Questões mais práticas... O que fazem aqui neste gabinete? 
Aqui é o gabinete de atendimento externo, que funciona em regime ambulatório. As famílias vêm cá. O que temos aqui é acompanhamento social, psicológico, de inserção profissional, aconselhamento jurídico e intervenção psicossocial em grupo, que é uma das formas de intervenção que sentimos que tem um impacto importante na vida destas mulheres, exactamente por esta experiência de percebermos que esta experiência de outras pessoas que passaram pelo mesmo pode ajudar, então criámos os grupos de mães que se acompanham desde o tempo da gravidez. 

Portanto uma rapariga chega aqui, está grávida e precisa de ajuda: É-lhe perguntado se quer manter o acompanhamento em grupo, é inserida num grupo que está organizado por trimestres de gestação e depois estas mulheres acompanham-se ao longo do tempo da gravidez e maternidade e aquilo a que chamamos a fase de autonomia, em que têm encontros quinzenais ou mensais, no tempo em que os bebés são mais pequeninos, e têm formações muito ao nível daquilo que são as etapas que vão vivendo, têm tempo de conversas de mães, para tirar dúvidas – e aqui nós somos meros facilitadores desta troca de experiências, depois há um tempo de conversa puxa conversa, porque para além de mães são outras coisas e por isso conversamos sobre outros assuntos, e isto tem a ver com a promoção de competências maternas e a promoção da rede de suporte, por isso para criarem ligação entre elas e poderem apoiar e suportar-se nesta fase, e temos experiências muito giras em que de repente uma vai visitar a outra e são elas que nos avisam que nasceu o bebé da não sei quantas, e isto é fundamental, porque há redes tão frágeis, e por redes tão frágeis é que muitas vezes surgem os problemas.

## Tarefas do exercício
1. Edite o trecho do texto apresentado que começa em "Aqui é o gabinete" e termina em "tempo da gravidez.", trocando "famílias" por "utentes".
2. Responda, com base no texto apresentado, às seguintes perguntas:
(a) Em que regime funciona o gabinete de atendimento externo?
(b) De que forma estão organizados os grupos em que as grávidas são inseridas?
(c) Com que frequência se realizam os encontros na fase de autonomia?

## Material fornecido
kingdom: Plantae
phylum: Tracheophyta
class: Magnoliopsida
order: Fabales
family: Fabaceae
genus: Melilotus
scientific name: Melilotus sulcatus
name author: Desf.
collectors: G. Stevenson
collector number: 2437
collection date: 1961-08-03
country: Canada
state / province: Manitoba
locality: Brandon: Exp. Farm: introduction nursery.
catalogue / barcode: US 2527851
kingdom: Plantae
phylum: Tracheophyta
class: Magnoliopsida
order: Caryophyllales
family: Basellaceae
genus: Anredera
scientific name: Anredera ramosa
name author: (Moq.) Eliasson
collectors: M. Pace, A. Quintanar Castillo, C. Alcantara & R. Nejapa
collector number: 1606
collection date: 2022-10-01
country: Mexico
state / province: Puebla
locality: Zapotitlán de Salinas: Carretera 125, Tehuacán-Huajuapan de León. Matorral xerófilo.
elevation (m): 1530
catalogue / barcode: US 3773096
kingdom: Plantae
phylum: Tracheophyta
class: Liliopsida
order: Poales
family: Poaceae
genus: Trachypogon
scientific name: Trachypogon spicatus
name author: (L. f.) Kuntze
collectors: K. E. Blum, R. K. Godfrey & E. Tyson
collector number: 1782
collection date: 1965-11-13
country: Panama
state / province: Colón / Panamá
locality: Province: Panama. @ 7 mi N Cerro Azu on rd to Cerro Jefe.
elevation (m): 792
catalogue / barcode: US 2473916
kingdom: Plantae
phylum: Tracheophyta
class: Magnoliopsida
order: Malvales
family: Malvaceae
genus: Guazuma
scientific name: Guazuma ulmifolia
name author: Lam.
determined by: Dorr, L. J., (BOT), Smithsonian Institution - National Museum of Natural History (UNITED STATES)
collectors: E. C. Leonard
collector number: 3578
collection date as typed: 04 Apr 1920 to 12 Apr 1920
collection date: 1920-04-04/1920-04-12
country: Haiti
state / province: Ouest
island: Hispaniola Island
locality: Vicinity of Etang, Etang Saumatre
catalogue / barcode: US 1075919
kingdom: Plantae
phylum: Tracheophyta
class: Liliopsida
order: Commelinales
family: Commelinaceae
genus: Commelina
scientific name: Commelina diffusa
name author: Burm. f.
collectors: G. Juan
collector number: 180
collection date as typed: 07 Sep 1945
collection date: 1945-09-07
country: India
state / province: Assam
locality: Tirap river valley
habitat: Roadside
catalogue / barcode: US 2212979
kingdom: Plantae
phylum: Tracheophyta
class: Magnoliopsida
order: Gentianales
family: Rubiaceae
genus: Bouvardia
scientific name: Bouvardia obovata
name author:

## Respostas esperadas
1.
Aqui é o gabinete de atendimento externo, que funciona em regime ambulatório. As utentes vêm cá. O que temos aqui é acompanhamento social, psicológico, de inserção profissional, aconselhamento jurídico e intervenção psicossocial em grupo, que é uma das formas de intervenção que sentimos que tem um impacto importante na vida destas mulheres, exactamente por esta experiência de percebermos que esta experiência de outras pessoas que passaram pelo mesmo pode ajudar, então criámos os grupos de mães que se acompanham desde o tempo da gravidez.

2.
(a) O gabinete funciona em regime ambulatório.
(b) Os grupos estão organizados por trimestres de gestação.
(c) Os encontros realizam-se quinzenal ou mensalmente.